If that doesn't make sense, well, that's because it wouldn't make sense, just as it doesn't in today's Russia.

What does make sense is just the opposite-that the American military, the CIA, and American corporations found common interests in seizing and dismantling Russia's military, and helped each other make their ambitions reality, becoming at least temporarily richer and more powerful in the process.

"It makes perfect sense that if there were something the CIA considered favorable to the American interest, then they would give a body like USAID a pretty direct shove in a place like Russia," said Christopher Smith, an intelligence analyst at the Center for Defense Studies at King's College in London. "It doesn't take a real leap of imagination to see that."

About the Siemens case, Smith said it was perfectly natural that Russians spun conspiracy theories around the incident. "If laws were broken and whole ministries were ignored, then either somebody screwed up very badly, or somebody let it go deliberately, which for a Russian is a pretty disturbing possibility."

Although Luttwak says fiduciary responsibility and other factors prevent publicly-held corporations from working in concert with security services, common sense would here as well tend to argue the opposite. If the President of the United States can travel abroad to lobby for Boeing contracts or commit his whole armed forces to war to protect the domestic oil industry, then it stands to reason that American intelligence services could be used on behalf of American industry to secure advantageous positions in auctions of foreign properties.

"It is obviously in the interests of all NATO governments to enlarge their own military and economic capacities at the expense of potential enemies," said Smith. "From their point of view, buying controlling stakes in key Russian companies doesn't seem farfetched at all. It seems like quite a smart move." Smart in the short-term, anyway. In the long run, Hay and all the rest of the people who cooked up the privatization miracle here in Russia have almost certainly doomed us to another long and costly cold war through their frat-boy attitude toward foreign policy.

The fact is that Russia was not prepared, either financially or bureaucratically, to compete with the West on even terms in the privatization process. The country was splintered and cash-poor, and by setting the rules as they did, Hay & co. guaranteed a lopsided victory for our side. And they padded the score even more by pulling off cheap stunts like sneaking into stealth technology factories through middlemen after work and ignoring anti-monopoly rules.

All of which is not much better than stealing the away team's equipment bag or leaving their locker room unheated, as frat boys tend to do as a means of winning games-and making longtime enemies.

Worse than anything, the behavior of Westerners in the privatization process, particularly in the military sector, ruined whatever credibility the West ever had among ordinary Russians not only as honest businessmen, but as smooth operators. If we came in in 1991 as champions of fair play, by 1998 we've demonstrated that the only ethical standard we really worried about was not getting caught. But even there, in the case of Hay, the man America sent here to teach Russians the principles of law-based economics, we got caught a lot.

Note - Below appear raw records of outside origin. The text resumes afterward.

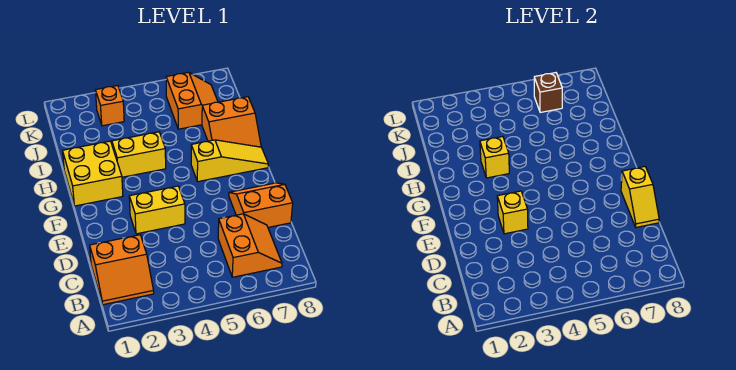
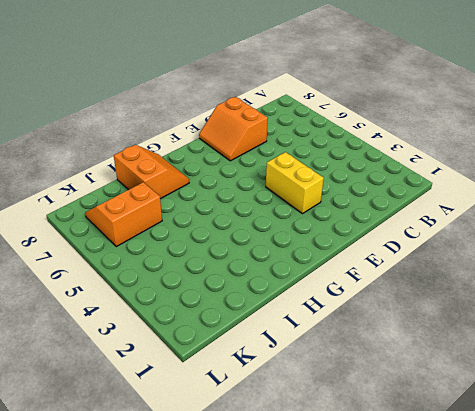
none -> orange slope B1:C2 level 1 top C
none -> orange slope B6:C7 level 1 top 6
none -> yellow brick G1:H2 level 1

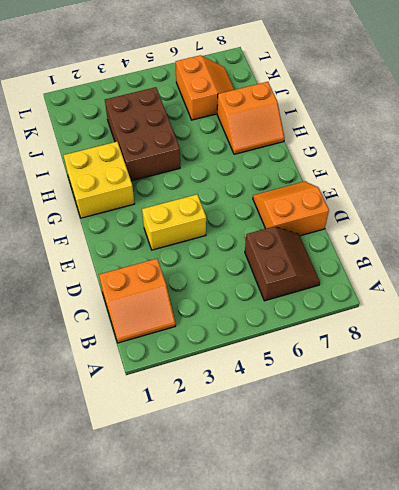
brown slope B6:C7 level 1 top 6 -> orange slope B6:C7 level 1 top 6
brown brick H3:J4 level 1 -> yellow brick H3:H4 level 1
none -> yellow slope G6:G8 level 1 top 6
none -> orange brick K3 level 1
none -> yellow slope D8:E8 level 2 top E

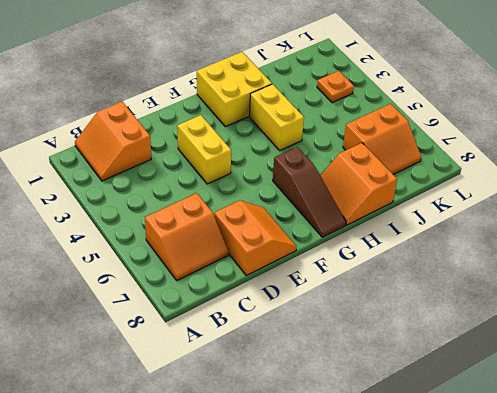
brown slope G6:G8 level 1 top 6 -> yellow slope G6:G8 level 1 top 6
orange plate K3 level 1 -> orange brick K3 level 1
none -> yellow slope D8:E8 level 2 top E
none -> yellow brick E3 level 2
none -> yellow brick H3 level 2

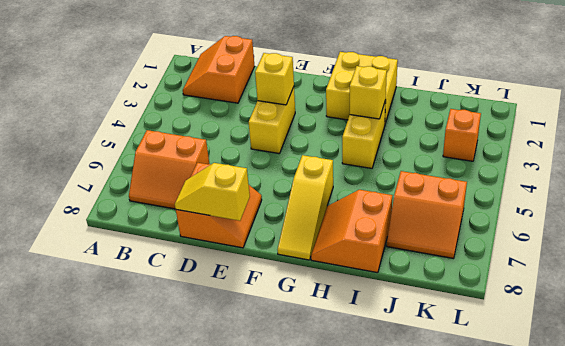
none -> brown brick K6 level 2

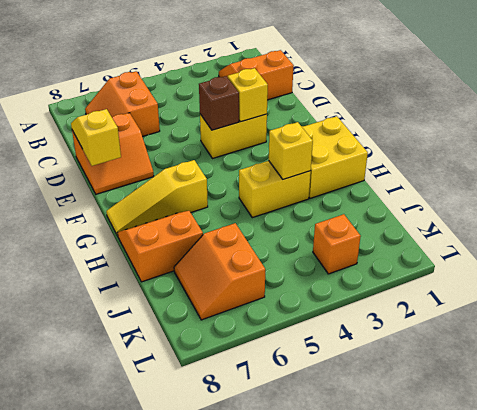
brown brick E4 level 2 -> brown brick K6 level 2

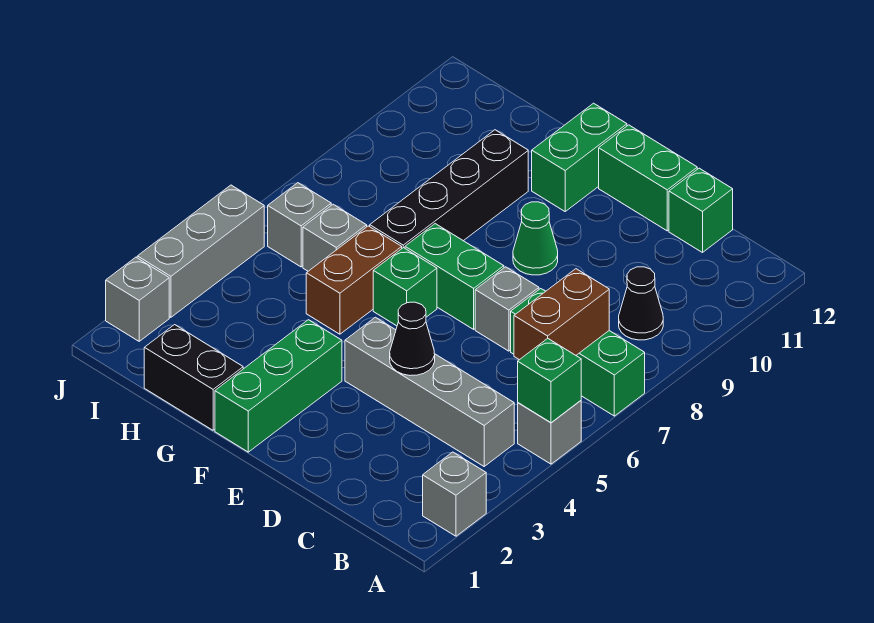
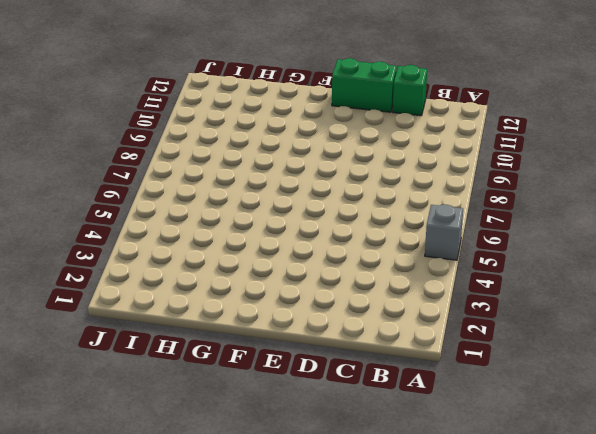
none -> grey brick A2 level 1
none -> green brick A7:C7 level 1
none -> grey brick B4:E4 level 1

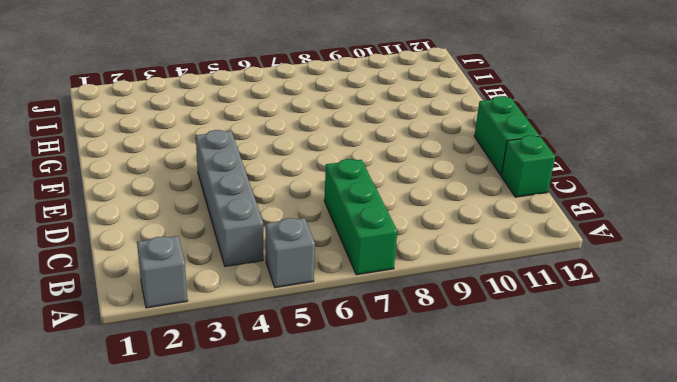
none -> black cone B9 level 1
none -> grey brick D7 level 1
none -> green brick E7:F7 level 1

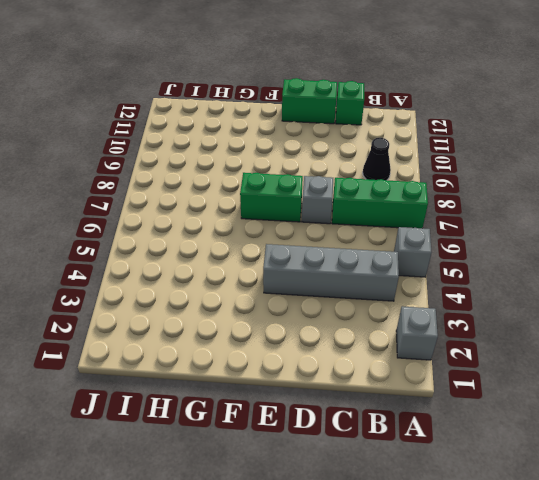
none -> green cone E9 level 1
none -> green brick F1:F3 level 1
none -> green brick F6 level 1

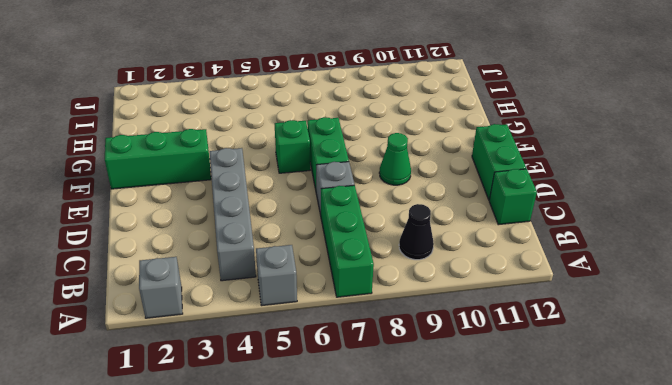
none -> green brick F11:F12 level 1
none -> black brick G1:H1 level 1
none -> brown brick G5:G6 level 1

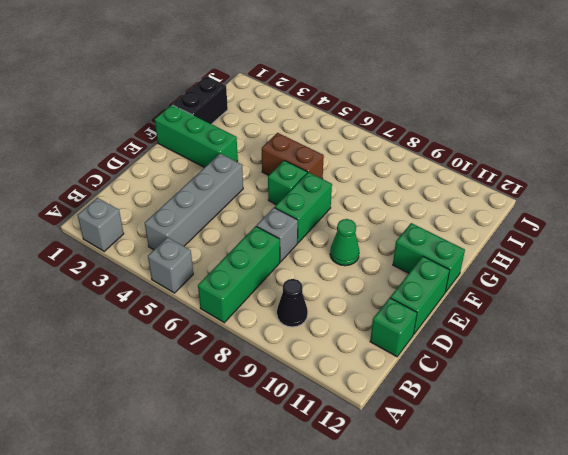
none -> black brick G7:G10 level 1
none -> grey brick H6 level 1
none -> grey brick I6 level 1

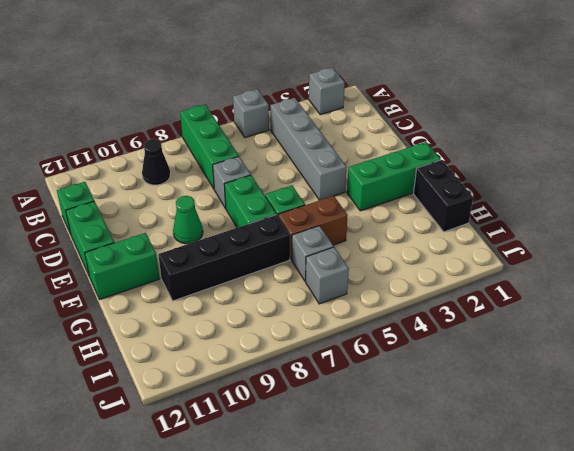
none -> grey brick J2 level 1
none -> grey brick J3:J5 level 1
none -> green brick A5 level 2

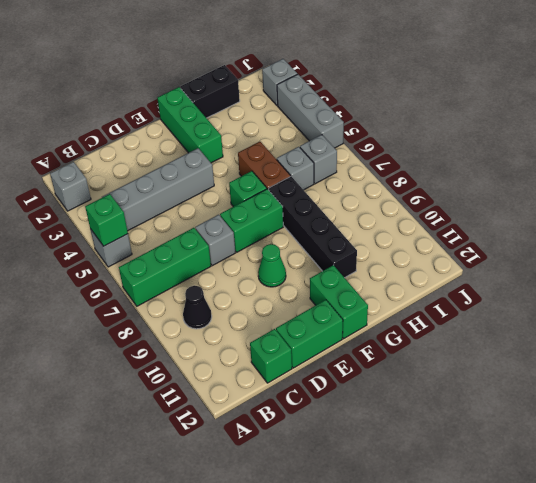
none -> brown brick B6:B7 level 2
none -> black cone D4 level 2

"If there's anything that all of this proves," said Meshalkin, "it's that all those years when we were fighting the cold war against the imperialists, we were right. Most of us had pretty strong doubts until now.

"As for Hay," he went on, "what amazes me is how naive these college boys are. They have no idea what they're getting into. The secrets they know today to get rich on might make them walking targets tomorrow. The stakes are so high that no matter where they went to hide, somebody would find them. And Russians have a lot of experience at that."